Cooper spent two years as a surgeon in the Army and 11 years as a researcher in the Air Force, where he developed the 12-minute fitness test, the treadmill stress test and the Aerobics Point System. These tests helped him coin the term aerobics (defined by Webster's Dictionary as conditioning of the cardiopulmonary system by means of vigorous exercise that seeks to increase efficiency of oxygen intake). He expounded on the importance of aerobics in his first book in 1968. Two years later, he left the Air Force and moved his family to Dallas to start a preventive medicine practice and research institute.
At that time, the idea of preventive medicine was foreign to medical professionals and the general public. Many physicians in Dallas expressed concern that Cooper was trying to put them out of business. Some of them tried to talk their patients out of going to Cooper. Many physicians asked how a doctor could make a living taking care of healthy people.
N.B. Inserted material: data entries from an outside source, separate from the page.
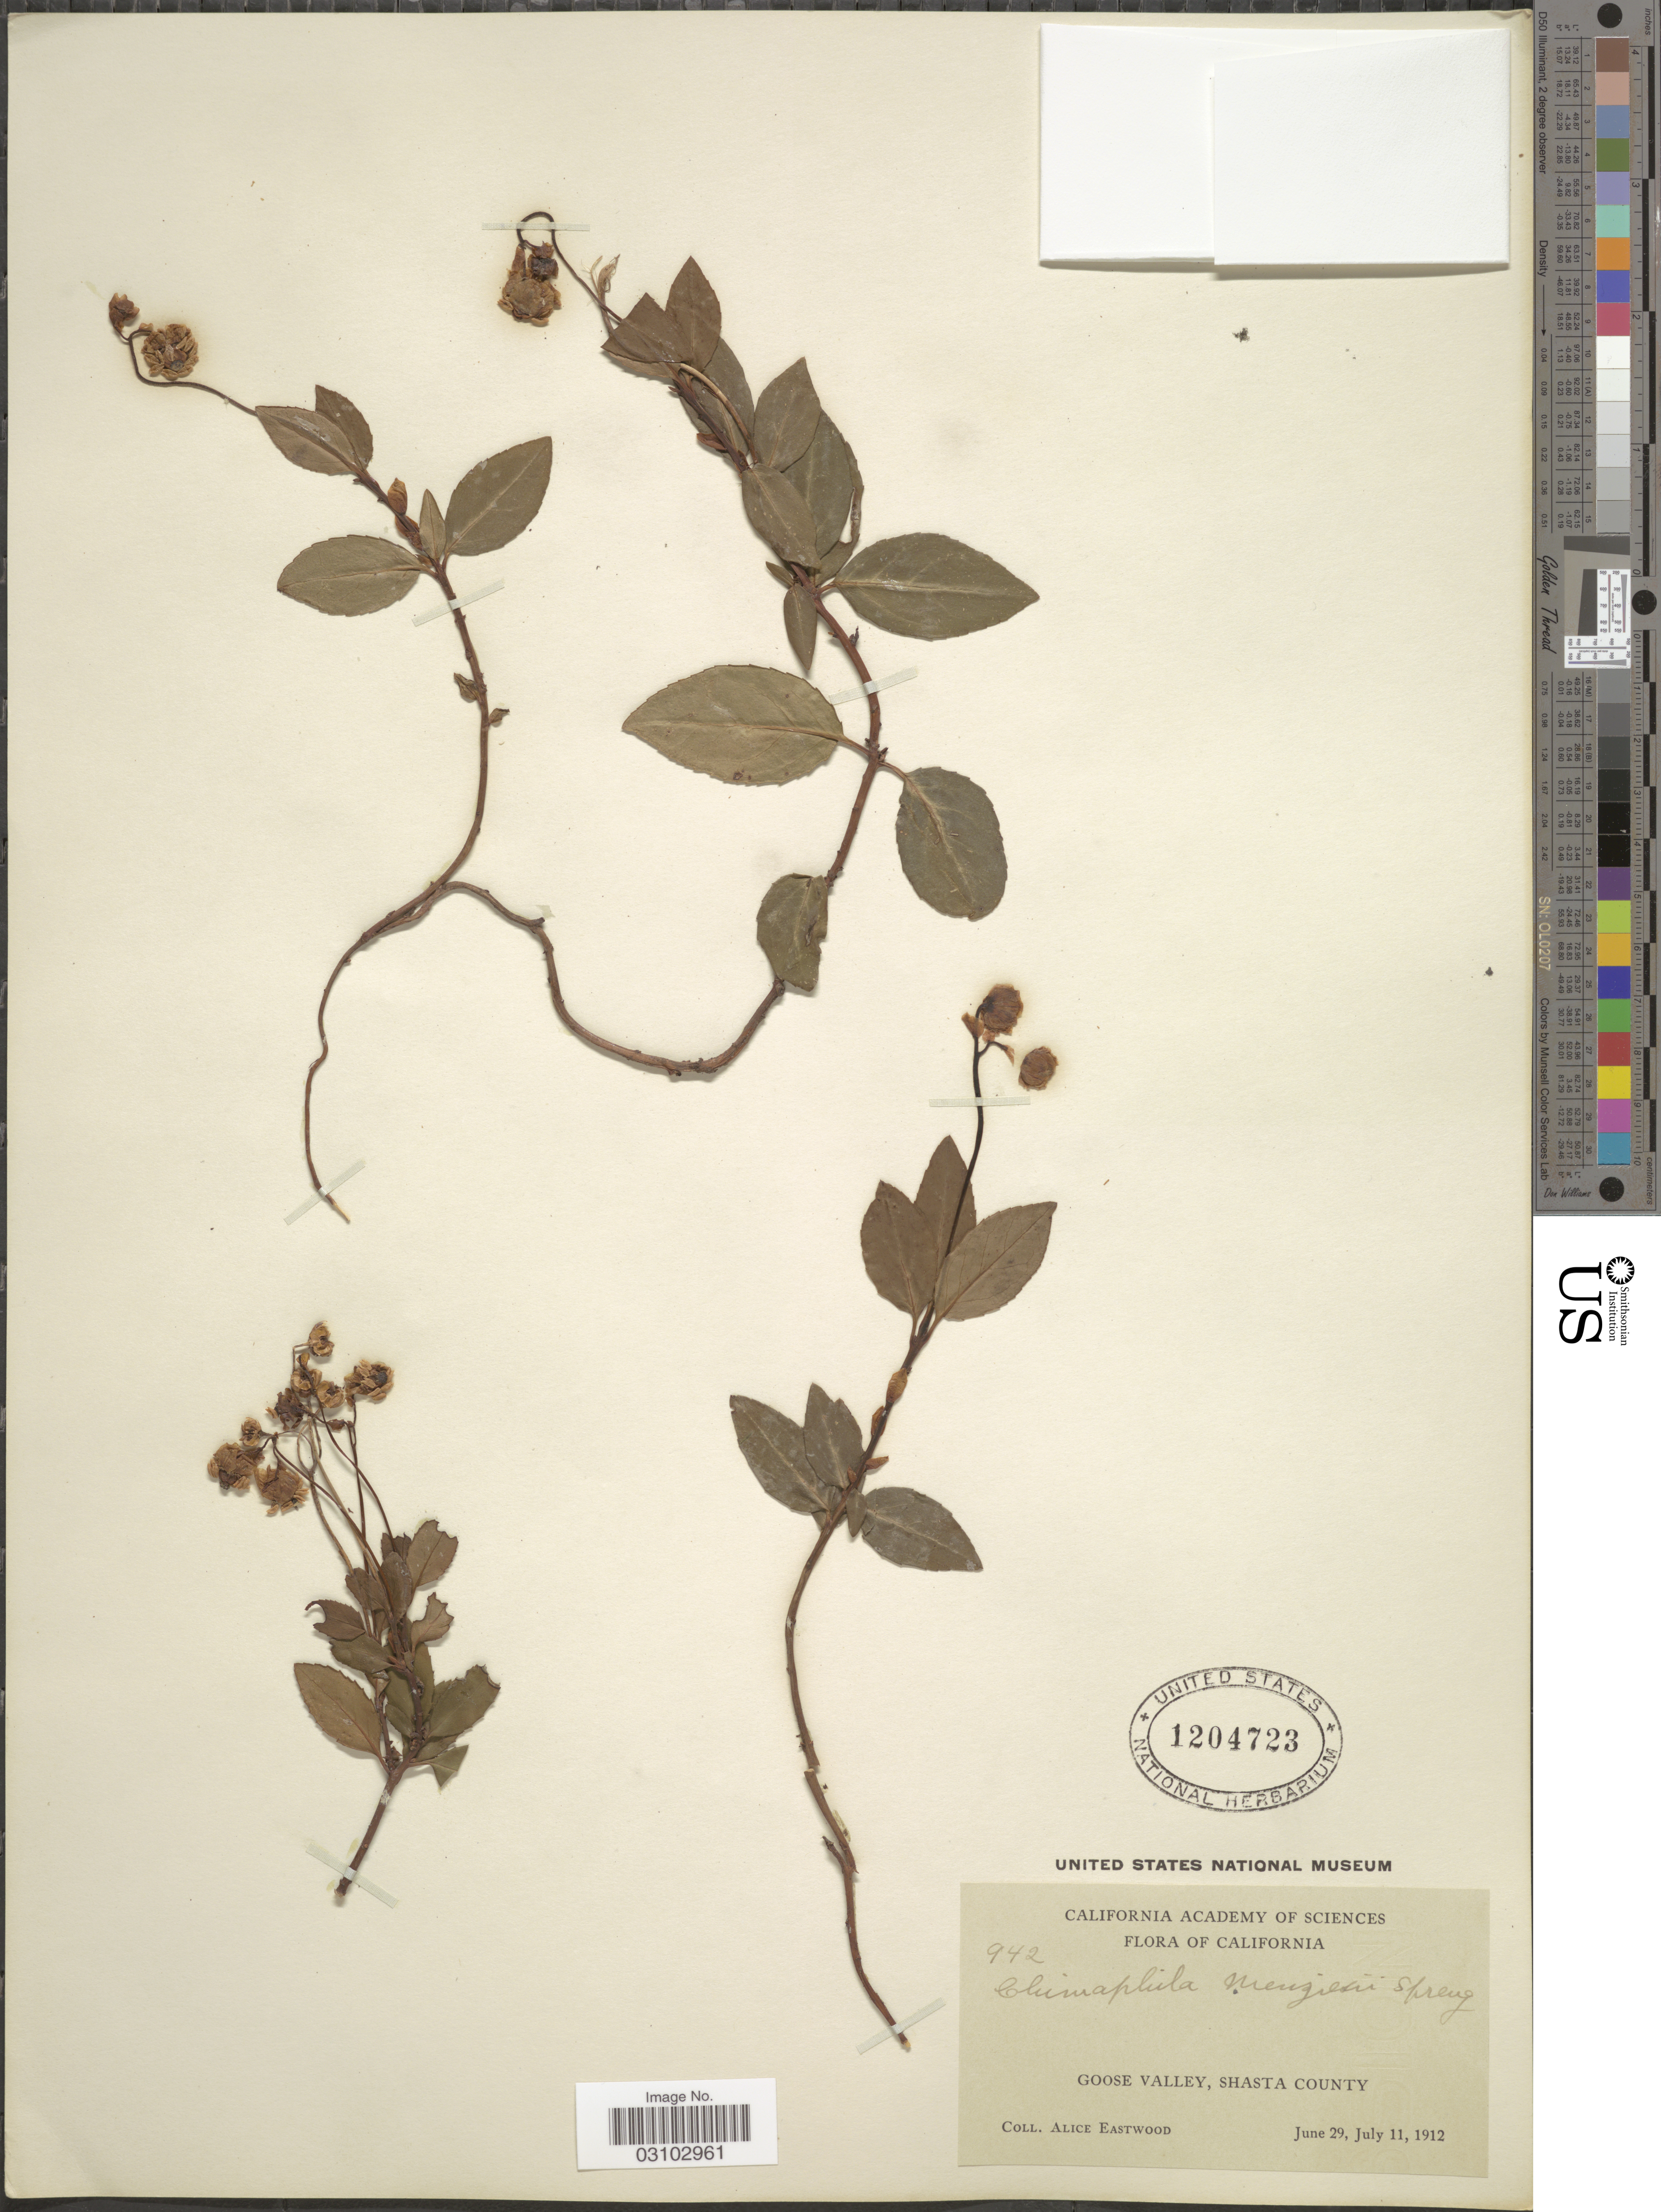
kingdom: Plantae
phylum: Tracheophyta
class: Magnoliopsida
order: Ericales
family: Ericaceae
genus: Chimaphila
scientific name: Chimaphila menziesii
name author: (R. Br. ex G. Don) Spreng.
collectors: A. Eastwood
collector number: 942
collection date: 1912-06-29/1912-07-11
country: United States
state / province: California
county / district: Shasta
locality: Goose Valley, Shasta County.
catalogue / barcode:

He showed them how, Mitchell says. However, that didn't come until after several difficult years.
“It was not easy for Ken during those times,” says Millie Cooper, his wife of 49 years. “People were saying he wasn't a real doctor.”
They were also saying that his practice wouldn't last.
At one point, the lack of patients and the ridicule from other physicians became so bad that Cooper considered leaving the practice and re-entering the military, but Millie asked him if he truly believed in prevention. He said yes, and she told him to follow his heart.
Eventually, Cooper's book helped him develop more clientele from Texas and from around the world. He received thousands of letters and dictated the answers to Millie, who typed the responses as she had typed each of the drafts of his first book.
Cooper's office at that time was so small that he couldn't stretch out a patient on the table, Millie says, prompting a patient from Caracas, Venezuela, to say that he'd have to wait until Cooper had a bigger office before he would send his friends to Cooper. His friends wouldn't be impressed with the small office.